Clara (Ecstasy, Main Competition)

“I make a cage of bones to keep my heart inside me,” says Brazilian filmmaker Moara Passoni’s alter ego Clara, while deep in the throes of anorexia, in her boundary-defying debut Ecstasy. She sees her body reflected in the capital city of Brasília — an impenetrable fortress, its “brutal pleasure of form,” squashing rebellion from both the inside and out. The personal is made manifestly political, as Passoni herself wears her heart on the screen.

George Goldsmith (Winter Journey, New Danish Films)

Weaving together historical images from the past with staged reconstructed conversations between veteran radio host Martin Goldsmith (in VO) and his dad — once a Jewish Cultural Federation musician in Nazi Germany — Danish director Anders Østergaard’s (Burma VJ: Reporting from a Closed Country) editing tour de force segues effortlessly from B&W Berlin to colorful Tucson until the past becomes present, time itself startlingly compressed. And a mesmerizing final performance by the great Bruno Ganz as George (formerly Günther) makes me lament that doc stars aren’t eligible for Best Actor Oscars.

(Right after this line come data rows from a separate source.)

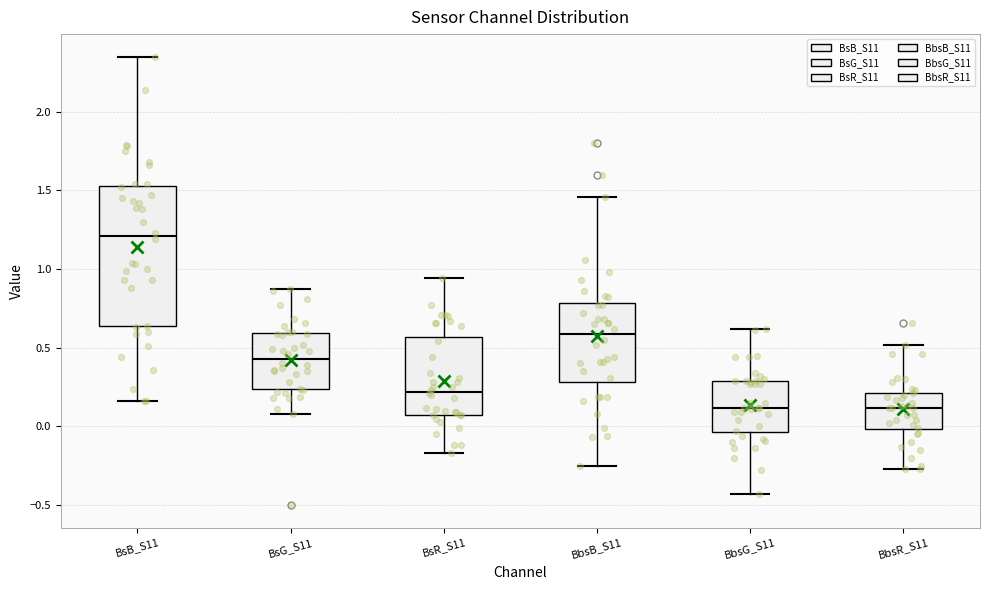

Reading left to right, read every box against the y-axis: the position of its median line, the range the box covers, and the ends of its whiskers. The values are not printed on the chart, so give them approximately, as read against the axis.

BsB_S11: median 1.20, box 0.65 to 1.55, whiskers 0.15 to 2.35
BsG_S11: median 0.45, box 0.25 to 0.60, whiskers 0.10 to 0.85
BsR_S11: median 0.20, box 0.05 to 0.55, whiskers -0.15 to 0.95
BbsB_S11: median 0.60, box 0.30 to 0.80, whiskers -0.25 to 1.45
BbsG_S11: median 0.10, box -0.05 to 0.30, whiskers -0.45 to 0.60
BbsR_S11: median 0.10, box 0.00 to 0.20, whiskers -0.25 to 0.50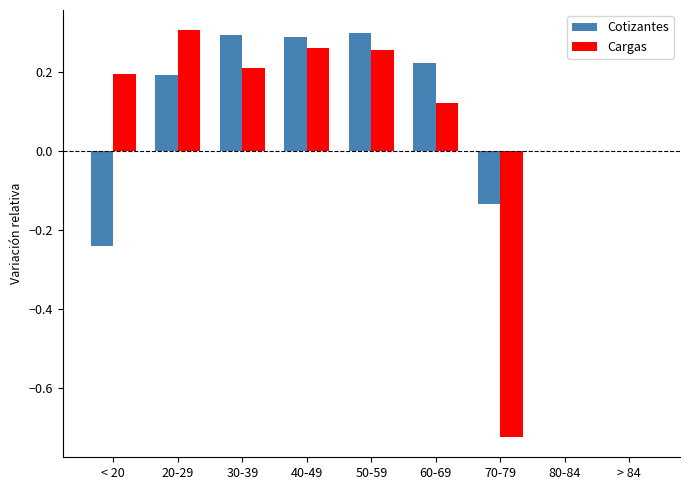

True or false: Cotizantes has a value of -0.4 at < 20.

False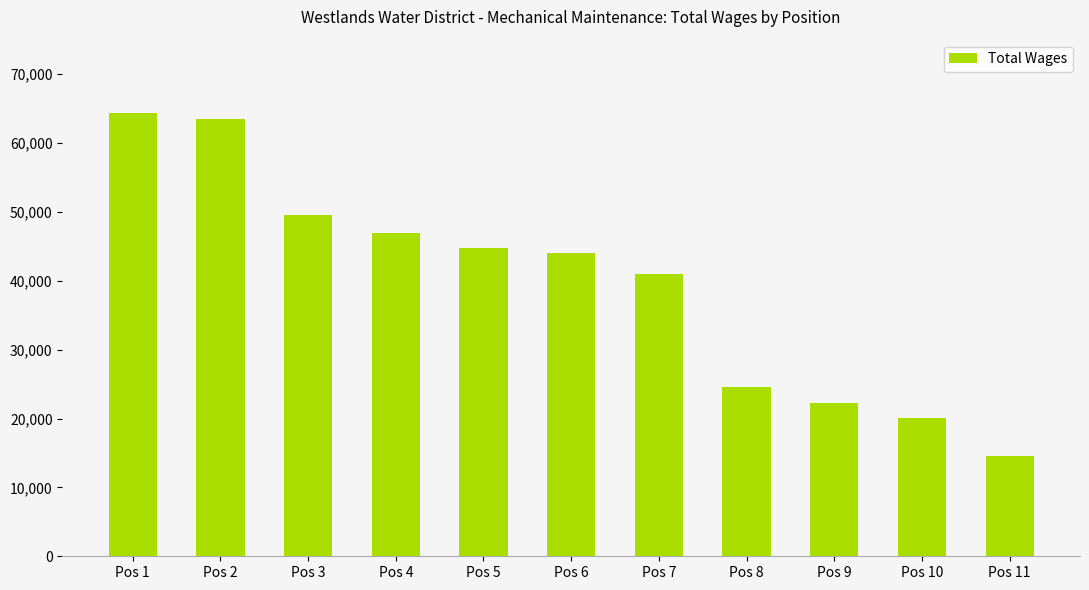

True or false: the data shows 20086 at Pos 10.

True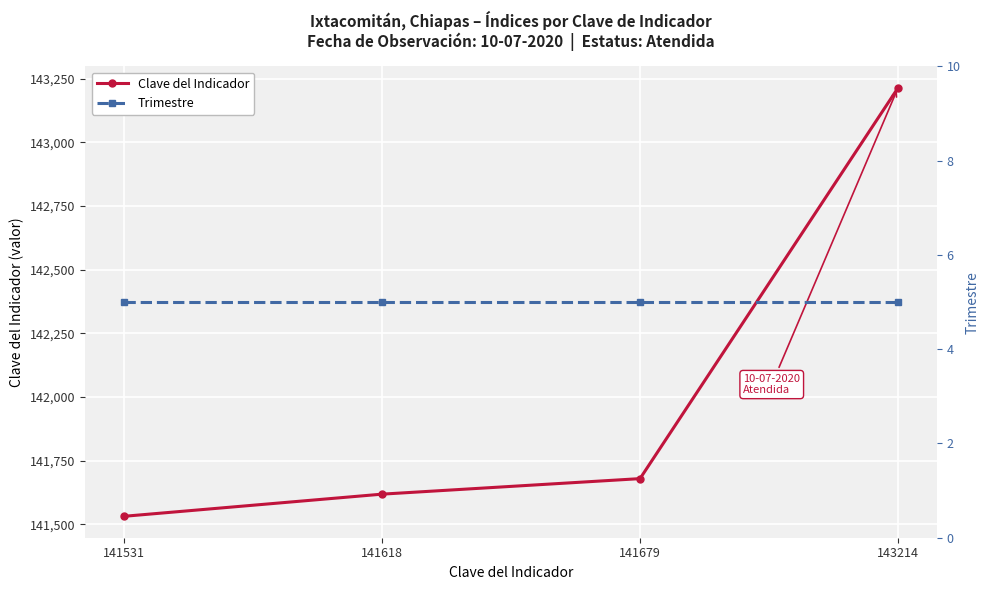

Count the number of data series in this chart.

2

Frédéric (Mon Amour, Main Competition)

“Amputated of our mutual memory,” is something anyone who has ever split from an intense relationship intimately understands. “Which of us was under the power of the other?” French filmmaker David Teboul’s desperate epic (and nearly three-hour) search for inner solace after the death of his boyfriend takes him (and us) on a journey through a desolate Siberia rendered in breathtaking images that resemble a series of intricately drawn paintings rather than a sequence of scenes populated by mostly elderly men and women who freely expound on life, regrets and all. A tale of love and death intertwined, the film’s gravitational force, Frédéric, though seen only in old photos, is nevertheless a palpable ghost present in every single frame.

Michael (Bloody Nose, Empty Pockets, Greatest Hits)

The latest from the Ross brothers is the quintessential CPH:DOX film — i.e., designed to have doc purists tearing their hair out. Veering from the ridiculous to the poignant, often in the same scene, this collection of character studies shot during last call at a Las Vegas bar before it closes for good (filmed in a New Orleans canteen that’s still open) includes a patron named Michael, a washed-up actor who sweeps up and sleeps at the Sin City saloon. Played by Michael Martin (a former actor who really does sweep up at a Big Easy bar), he delivers drunken profound wisdom that sounds so good as to be scripted. And when he warns a young musician to “get out” before he gets stuck because “there’s nothing more boring than a guy who used to do stuff and doesn’t do stuff no more” it’s simply devastating. An uneasy portrait of an actor who long ago lost a part of his soul to the roles he played.
 
Maia (The Viewing Booth, Change Makers)

Little surprise Israeli director Ra’anan Alexandrowicz (The Law in These Parts) set out to study/film how university students react to watching both pro-Israel and pro-Palestinian online propaganda — and ended up focusing solely on just one twentysomething Israeli-leaning woman. While the unnervingly unselfconscious Maia earnestly dissects images from inside a glass-enclosed booth, she simultaneously takes us down her own rabbit hole of questioning, tackling everything from confirmation bias to how fiction influences our very engagement with reality. It’s a rare thing to see a nonfiction character cause the documentarian viewing her to review his own beliefs.